Table 6 Primary and sensitivity analysis results for an anti-depressant trial

To check the convergence of the MCMC sampling, Fig. 1 shows the diagnostics plots for both the Bayesian MCMC samples for the primary analysis under MAR and the CR analysis. The trace-plots for both parameters show good mixing and stabilization. With the option of THIN=10, the autocorrelation decreases quickly. The posterior density curves are estimated well from the 20,000 samples.

Fig. 1
figure 1

Diagnostics plots for Bayesian MCMC under MAR and for Copy Reference Imputation Method

5 Discussions and Remarks

In many clinical trials, missing data might be unavoidable. We have illustrated some applications of Monte-Carlo simulation methods for handling of missing data issues for longitudinal clinical trials. Simulation-based approaches to dealing with missing data can be extremely useful in the conduct of clinical trials; most notably in the design stage to calculate needed sample size and power, as well as in the final analysis stage to conduct sensitivity analyses. We described a method to generate MVN longitudinal data under different assumed MDMs with specified CDRs. As a sensitivity analysis, we applied a \(\updelta \) -adjustment approach to account for the potential difference between the MMRM (typically used as the primary model in clinical trials) and the MI model used to facilitate the tipping point analysis , and to propose an adjustment to the final tipping point calculation. Depending on the number of imputations used, the inferential statistics produced by the MMRM and MI models can differ, due in part to differences in the approximated degrees of freedom . A sufficient number of imputations should be used to reduce this variation. The appropriate number of imputations to be used should be confirmed via simulation by the statistician during the analysis planning stage. We also presented a Bayesian MCMC method for CBI that provides a more appropriate variance estimate than regular multiple imputation.

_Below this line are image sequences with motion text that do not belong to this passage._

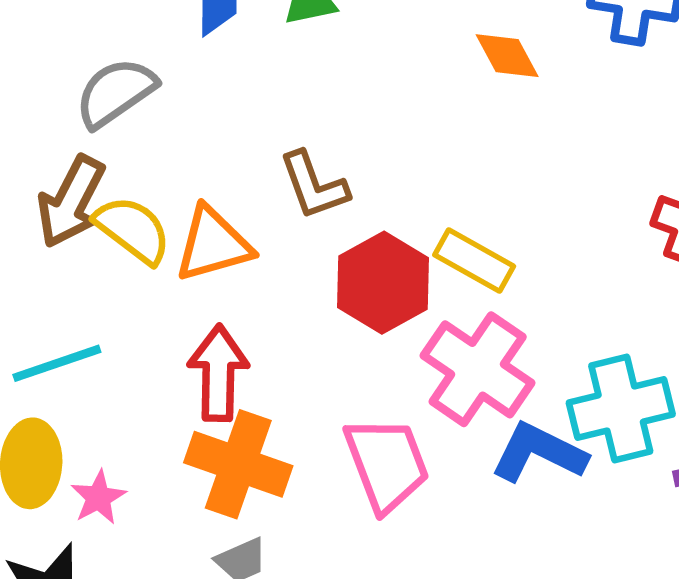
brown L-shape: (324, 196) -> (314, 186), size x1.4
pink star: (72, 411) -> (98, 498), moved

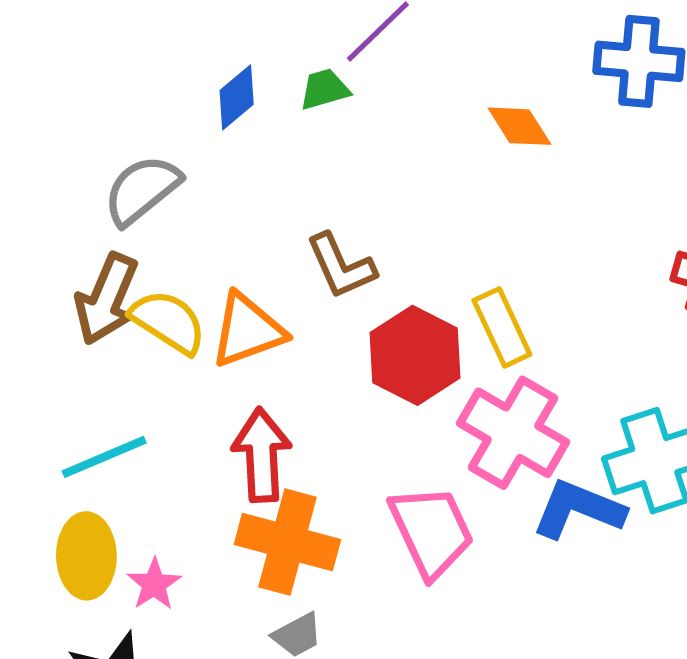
yellow rectangle: (474, 261) -> (502, 327), turned 40

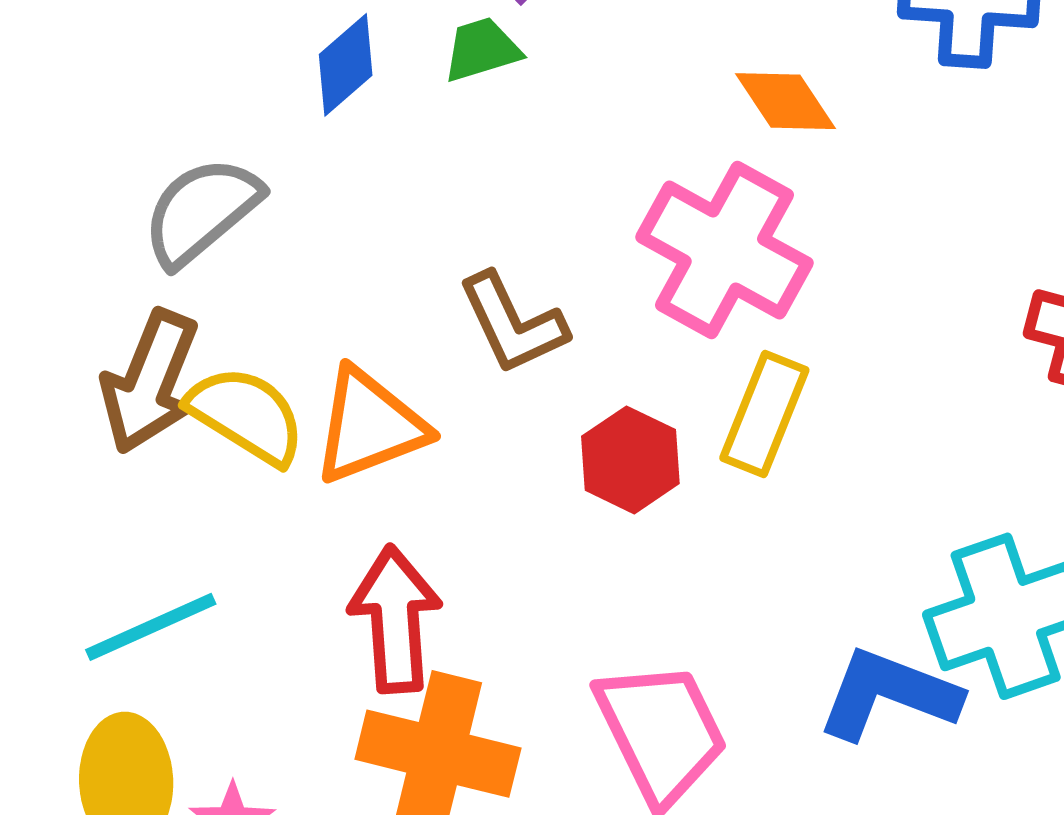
yellow rectangle: (502, 327) -> (764, 414), turned 48
red hexagon: (415, 355) -> (630, 460), size x0.7
pink cross: (513, 433) -> (724, 250), moved

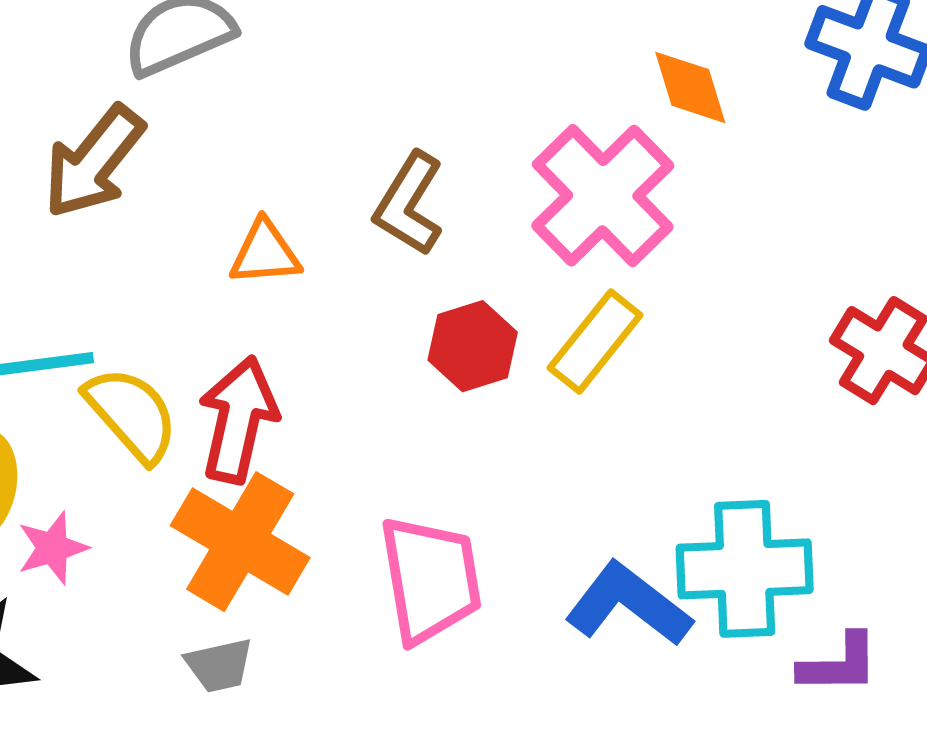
brown L-shape: (513, 324) -> (409, 204), turned 40
yellow semicircle: (246, 415) -> (132, 414), moved
orange triangle: (369, 426) -> (265, 253), size x0.7

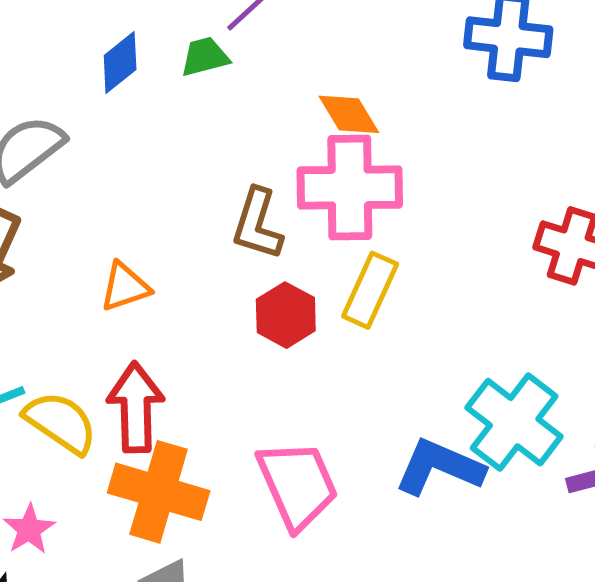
orange diamond: (690, 87) -> (349, 114), moved
pink cross: (603, 196) -> (350, 187), turned -32
brown L-shape: (409, 204) -> (257, 224), moved
cyan cross: (745, 569) -> (514, 422), turned -36

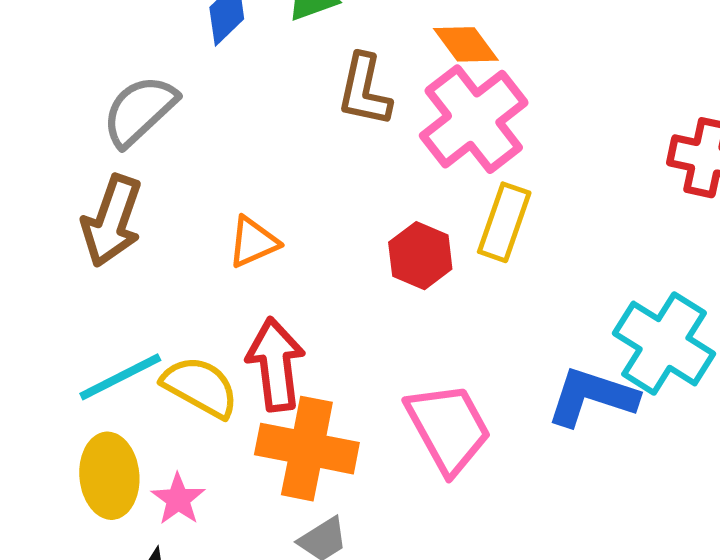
pink cross: (350, 187) -> (474, 119), turned -32
brown L-shape: (257, 224) -> (364, 90), moved

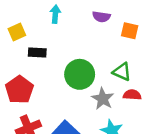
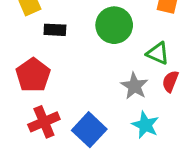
green circle: (80, 74) -> (114, 25), moved
red semicircle: (132, 95) -> (170, 81), turned -72

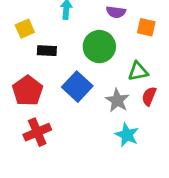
green triangle: (158, 53) -> (138, 71), turned -35
blue square: (89, 130) -> (77, 87), moved

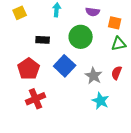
yellow square: (25, 29) -> (20, 13), moved
green triangle: (138, 71) -> (119, 44), moved

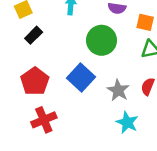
black rectangle: (43, 40) -> (34, 35), moved, turned -48

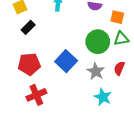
green circle: (102, 40) -> (98, 42), moved
red pentagon: (35, 81) -> (29, 64), turned 30

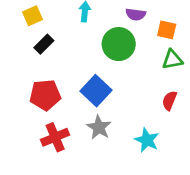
green circle: (98, 42) -> (119, 44), moved
gray star: (96, 71) -> (99, 127), moved

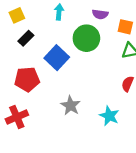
blue square: (96, 91) -> (57, 58), moved
red cross: (55, 137) -> (17, 117), moved

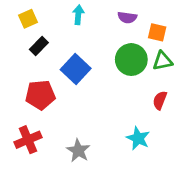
green circle: (86, 38) -> (131, 60), moved
gray star: (70, 106) -> (78, 151), moved

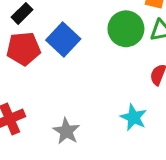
red pentagon: (40, 95) -> (24, 49), moved

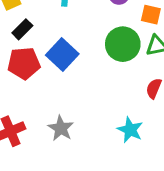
gray star: (66, 131) -> (61, 128), moved

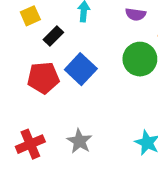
black rectangle: (22, 29) -> (53, 36), moved

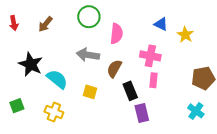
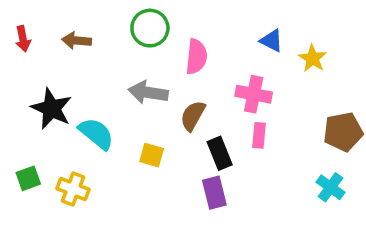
brown arrow: (45, 24) -> (77, 41), turned 56
yellow cross: (54, 112) -> (73, 189), moved
purple rectangle: (142, 113) -> (214, 193), moved

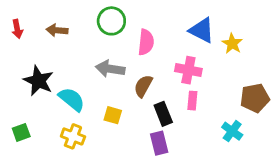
blue triangle: (272, 41) -> (202, 30), size x1.5
cyan cross: (331, 187) -> (232, 131), moved
yellow cross: (73, 189) -> (73, 136), moved

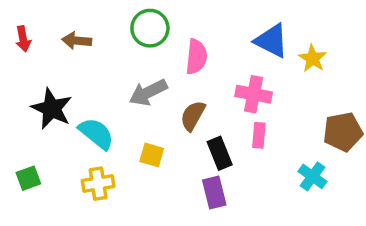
gray arrow: (110, 69) -> (148, 92), turned -36
yellow cross: (73, 136) -> (98, 184), turned -30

The methods presented are only a few applications of simulation methods for missing data issues. Of course, many other simulation-based methods are available that can be used for missing data . For example, we considered only a logistic model for the MDM , noting that other models such as a probit model can also be used. In addition, the missing probabilities defined by the example MDMs depended only on the current time point and/or the next time point. Other MDMs may be defined allowing for the incorporation of additional time points. In the CBI approaches, we considered a Bayesian MCMC approach, although other avenues might also be used such as bootstrapping to obtain the appropriate variance for CBI methods. Although we considered only continuous endpoints, simulation-based methods can also be very useful in dealing with missing data for other types of endpoints such as binary, categorical, or time-to-event data.

One drawback for simulation-based methods is the random variation from the simulations. It is critical to assess the potential variation and/or monitor the convergence. When using simulation-based method for analysis of clinical trials, the analysis plan should pre-specify all the algorithms, software packages, and random seeds for the computation. Naturally, the analysis should use a sufficient number of imputations or replications in order to reduce the random variation. Of course, simulations examine only the statistical properties under the assumptions used in those simulations. Whenever possible, theoretical or analytic methods should be considered over simulations.